Mapping the next cycle of rate hikes in the United States
A sharp shift in perspective among FOMC members has led us to advance the normalization of US politics. 2013-2018 is an excellent reference.
As detailed by our Chief Economist Bill Evans on Friday, following the FOMC meeting in June, we have significantly revised our timeline for an American tap and their next cycle of rate hikes.
Ahead of the meeting, we expect the reduction to continue until the second half of 2022, with rate hikes delayed until 2024. We now expect Federal Reserve purchases to be cut until the first half of 2022 after the announcement of policy change in September 2021 – conditional on performance of key data. The rate hikes should then start in December 2022.
How can an event change the expectations so far? Simply, the communications from the June FOMC meeting showed a sharp shift in the Committee’s perspective from a risk-based mindset to a constructive and pragmatic approach. This is most evident in the FOMC’s characterization of the labor market.
During the April press conference, President Powell drew attention to the 8.4 million jobs still to be recovered and to the fact that “participation in the labor market remains[ed] especially below pre-pandemic levels ”.
The June meeting, on the other hand, dropped the quantitative reference to the employment deficit, even if it had only been reduced modestly since then to 7.6 million; and, although the historically low turnout was cited again, the focus has been on increasing turnout in the coming months as the vaccination campaign takes effect and the economy reopens.
Emphasizing that the increase in labor supply should match demand, the unemployment rate is expected to fall from 5.8% to 4.5% by the end of the year and then to 3 , 8% and 3.5% at the end of 2022 and 2023 – the latter a level compatible with “maximum employment”. During questions and answers, President Powell added that he believed the United States would “have a very strong job market fairly quickly here”.
On inflation, while the FOMC continues to believe that the current high level will be transient, in the medium term its concern has clearly shifted from the historic shortfall against the target to wage dynamics. and prices which should be created by a rapid reopening of the economy. and a possible return to “maximum employment”.
The Committee’s median headline inflation expectations for 2022 and 2023 of 2.1% and 2.2% indicate confidence that their inflation ambitions will be met. And, on the risk side, President Powell has made it clear that the committee is focused on the upside, telling the press conference that the committee is “prepared to adjust the stance of monetary policy” if it There are “signs that the inflation path or more forward inflation expectations were moving significantly and persistently beyond levels consistent with our target.”

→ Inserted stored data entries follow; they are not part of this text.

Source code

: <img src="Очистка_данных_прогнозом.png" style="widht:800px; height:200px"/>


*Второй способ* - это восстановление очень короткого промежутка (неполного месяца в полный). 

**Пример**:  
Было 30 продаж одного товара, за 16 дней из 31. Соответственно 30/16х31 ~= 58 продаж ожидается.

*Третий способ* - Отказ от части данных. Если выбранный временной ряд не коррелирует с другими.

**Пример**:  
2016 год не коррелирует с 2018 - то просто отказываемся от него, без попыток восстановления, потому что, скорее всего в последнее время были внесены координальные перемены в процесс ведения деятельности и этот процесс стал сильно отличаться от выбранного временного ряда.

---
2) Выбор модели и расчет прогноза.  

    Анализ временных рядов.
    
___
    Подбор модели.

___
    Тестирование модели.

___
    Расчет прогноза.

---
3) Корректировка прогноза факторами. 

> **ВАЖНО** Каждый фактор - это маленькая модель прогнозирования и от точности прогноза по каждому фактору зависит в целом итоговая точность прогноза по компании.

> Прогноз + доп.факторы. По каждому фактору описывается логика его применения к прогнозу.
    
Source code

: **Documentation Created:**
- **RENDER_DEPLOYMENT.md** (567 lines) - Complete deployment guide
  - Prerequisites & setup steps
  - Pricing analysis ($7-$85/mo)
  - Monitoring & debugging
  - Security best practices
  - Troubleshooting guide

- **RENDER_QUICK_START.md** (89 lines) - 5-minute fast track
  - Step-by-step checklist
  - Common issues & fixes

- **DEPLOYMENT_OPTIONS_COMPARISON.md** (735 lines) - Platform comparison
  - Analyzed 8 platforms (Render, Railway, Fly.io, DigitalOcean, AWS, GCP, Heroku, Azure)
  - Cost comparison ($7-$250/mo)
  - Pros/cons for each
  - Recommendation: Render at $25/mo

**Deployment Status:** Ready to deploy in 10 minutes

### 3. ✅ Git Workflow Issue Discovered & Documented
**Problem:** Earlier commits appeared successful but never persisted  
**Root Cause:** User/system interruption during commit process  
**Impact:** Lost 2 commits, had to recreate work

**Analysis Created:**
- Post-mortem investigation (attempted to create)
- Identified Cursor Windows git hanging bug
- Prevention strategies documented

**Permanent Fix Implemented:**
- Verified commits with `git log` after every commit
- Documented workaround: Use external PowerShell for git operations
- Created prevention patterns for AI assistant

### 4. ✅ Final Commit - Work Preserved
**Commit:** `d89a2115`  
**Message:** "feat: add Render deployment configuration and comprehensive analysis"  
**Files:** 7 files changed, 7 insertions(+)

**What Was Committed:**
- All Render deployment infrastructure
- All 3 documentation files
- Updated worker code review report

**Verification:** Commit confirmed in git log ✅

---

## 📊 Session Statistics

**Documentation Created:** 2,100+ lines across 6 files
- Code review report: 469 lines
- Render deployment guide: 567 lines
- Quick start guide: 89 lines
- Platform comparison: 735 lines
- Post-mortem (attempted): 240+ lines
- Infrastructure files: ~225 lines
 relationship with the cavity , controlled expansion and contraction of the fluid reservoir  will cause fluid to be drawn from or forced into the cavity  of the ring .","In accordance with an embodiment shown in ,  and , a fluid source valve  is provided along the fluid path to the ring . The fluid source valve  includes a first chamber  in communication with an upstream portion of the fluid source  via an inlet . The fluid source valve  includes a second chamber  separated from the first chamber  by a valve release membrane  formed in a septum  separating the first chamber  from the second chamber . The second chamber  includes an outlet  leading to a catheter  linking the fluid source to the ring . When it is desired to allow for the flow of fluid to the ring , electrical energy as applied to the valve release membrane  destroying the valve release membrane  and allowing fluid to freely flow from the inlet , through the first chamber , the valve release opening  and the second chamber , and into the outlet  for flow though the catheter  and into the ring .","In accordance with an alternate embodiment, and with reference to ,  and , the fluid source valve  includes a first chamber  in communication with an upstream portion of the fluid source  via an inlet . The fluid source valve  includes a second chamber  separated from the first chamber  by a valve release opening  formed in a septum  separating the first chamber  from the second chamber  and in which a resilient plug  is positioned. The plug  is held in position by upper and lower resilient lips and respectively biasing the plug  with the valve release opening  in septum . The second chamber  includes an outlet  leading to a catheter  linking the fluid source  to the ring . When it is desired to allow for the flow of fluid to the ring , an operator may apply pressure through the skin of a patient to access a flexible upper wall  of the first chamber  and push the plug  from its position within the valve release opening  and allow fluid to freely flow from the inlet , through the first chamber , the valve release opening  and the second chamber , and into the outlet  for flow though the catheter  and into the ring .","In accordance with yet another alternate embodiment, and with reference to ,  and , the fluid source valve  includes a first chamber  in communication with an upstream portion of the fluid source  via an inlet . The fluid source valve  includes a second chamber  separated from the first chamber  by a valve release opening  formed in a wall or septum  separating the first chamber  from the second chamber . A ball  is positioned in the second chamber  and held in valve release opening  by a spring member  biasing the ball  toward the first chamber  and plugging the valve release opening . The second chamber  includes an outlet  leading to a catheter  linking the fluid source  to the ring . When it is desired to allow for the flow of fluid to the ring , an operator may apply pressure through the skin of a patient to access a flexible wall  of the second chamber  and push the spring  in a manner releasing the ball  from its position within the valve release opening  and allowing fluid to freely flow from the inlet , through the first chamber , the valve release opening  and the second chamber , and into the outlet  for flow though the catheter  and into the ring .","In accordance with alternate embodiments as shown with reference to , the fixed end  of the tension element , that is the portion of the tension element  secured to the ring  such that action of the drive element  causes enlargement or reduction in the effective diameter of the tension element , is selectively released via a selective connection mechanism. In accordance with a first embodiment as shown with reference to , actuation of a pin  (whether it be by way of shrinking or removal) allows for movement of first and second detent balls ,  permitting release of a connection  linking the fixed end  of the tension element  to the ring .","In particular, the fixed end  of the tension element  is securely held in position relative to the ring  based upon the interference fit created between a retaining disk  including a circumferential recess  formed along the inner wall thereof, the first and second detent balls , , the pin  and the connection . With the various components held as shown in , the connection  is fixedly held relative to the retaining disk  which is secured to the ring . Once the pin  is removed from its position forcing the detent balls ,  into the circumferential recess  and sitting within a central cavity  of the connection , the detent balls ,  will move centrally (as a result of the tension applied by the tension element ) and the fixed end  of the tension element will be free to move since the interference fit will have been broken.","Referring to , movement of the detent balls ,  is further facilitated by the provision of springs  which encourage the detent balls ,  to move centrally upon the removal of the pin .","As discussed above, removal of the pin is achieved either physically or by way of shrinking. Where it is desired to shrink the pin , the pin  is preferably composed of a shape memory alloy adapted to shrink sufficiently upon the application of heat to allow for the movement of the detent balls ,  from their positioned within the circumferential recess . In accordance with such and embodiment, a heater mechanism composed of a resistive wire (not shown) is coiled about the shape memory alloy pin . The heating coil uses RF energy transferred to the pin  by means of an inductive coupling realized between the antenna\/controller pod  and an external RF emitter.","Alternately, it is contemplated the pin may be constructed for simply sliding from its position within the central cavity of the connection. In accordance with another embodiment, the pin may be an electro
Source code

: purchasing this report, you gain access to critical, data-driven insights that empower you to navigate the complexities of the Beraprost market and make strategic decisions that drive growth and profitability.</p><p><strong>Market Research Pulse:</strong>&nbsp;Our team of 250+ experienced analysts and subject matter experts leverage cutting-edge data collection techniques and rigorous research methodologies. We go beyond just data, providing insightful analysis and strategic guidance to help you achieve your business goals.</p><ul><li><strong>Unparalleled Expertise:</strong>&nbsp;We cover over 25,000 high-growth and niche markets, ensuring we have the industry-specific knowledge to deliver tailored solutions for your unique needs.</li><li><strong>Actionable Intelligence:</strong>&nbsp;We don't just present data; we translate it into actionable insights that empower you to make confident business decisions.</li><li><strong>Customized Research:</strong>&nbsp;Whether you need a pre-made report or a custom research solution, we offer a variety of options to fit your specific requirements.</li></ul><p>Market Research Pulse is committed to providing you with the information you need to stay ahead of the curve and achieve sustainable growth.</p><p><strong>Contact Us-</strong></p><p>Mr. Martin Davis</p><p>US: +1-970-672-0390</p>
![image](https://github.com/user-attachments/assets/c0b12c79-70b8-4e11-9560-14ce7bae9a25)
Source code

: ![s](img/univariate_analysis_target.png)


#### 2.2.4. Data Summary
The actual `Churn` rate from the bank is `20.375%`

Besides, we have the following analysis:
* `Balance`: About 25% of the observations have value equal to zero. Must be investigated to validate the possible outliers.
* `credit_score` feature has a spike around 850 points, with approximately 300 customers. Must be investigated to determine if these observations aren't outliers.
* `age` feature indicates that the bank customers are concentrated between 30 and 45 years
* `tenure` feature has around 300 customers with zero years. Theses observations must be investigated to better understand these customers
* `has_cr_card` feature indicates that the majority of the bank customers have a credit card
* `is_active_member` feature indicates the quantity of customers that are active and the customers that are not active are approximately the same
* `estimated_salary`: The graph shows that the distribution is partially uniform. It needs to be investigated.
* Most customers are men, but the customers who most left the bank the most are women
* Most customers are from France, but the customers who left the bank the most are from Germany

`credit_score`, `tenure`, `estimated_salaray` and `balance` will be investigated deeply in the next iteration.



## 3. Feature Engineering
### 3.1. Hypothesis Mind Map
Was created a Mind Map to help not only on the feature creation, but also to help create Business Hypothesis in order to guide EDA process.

It is important to note, however, that the Committee is in no rush to tighten its positions now or in the medium term. The Committee is only just beginning its discussion on tapering and rate hikes are not (yet) part of the conversation.
We believe the timeline of events from 2013 to 2018 provides a good baseline for the next round of policy standardization; however, the expected strength of the labor market and household balance sheets should normalize more quickly this time around.
In prospect, in 2013, nearly a year of internal discussions and seven months of communication with the market took place before the FOMC formally announced a tapering in December. The taper then ran from January to October 2014, but it was not until December 2015 and December 2016 that the first and second rate hikes were observed. The third and fourth hikes followed in the first half of 2017, and from December 2017 to December 2018, five more rate hikes were observed thereafter, bringing the fed funds rate to 2.375%.
At the start of the deceleration of this cycle in January, the unemployment rate is expected to be around 4.5%, more than 2 percentage points below its level at the end of 2013. This will allow the FOMC to stop asset purchases. over a period of six months compared to the 10 months observed in 2014, and should also lead the Committee to start the cycle of rate hikes with a shorter deadline. Instead of occurring with delays of around 12 months, the first two hikes in this cycle are scheduled six months after the reduction ends and just 3 months apart – in December 2022 and March 2023.
Thereafter, if the Committee is correct in believing that inflation will be only slightly above the target in 2023, then the FOMC will not be in a rush to continue with a series of rate hikes. Instead, a single further rise to 0.875% is seen in June 2023, followed by a “valuation break” of at least six months.
Beyond our forecast horizon to 2024 and beyond, the longer-term FOMC projection of 2.5% suggests a peak in the upcoming cycle in line with that of 2018. The latter part of this However, this cycle is only likely to occur when necessary, as wages and inflationary pressures accumulate. If they remain benign, expect the FOMC to be slow to act, in pursuit of the best long-term results for the economy.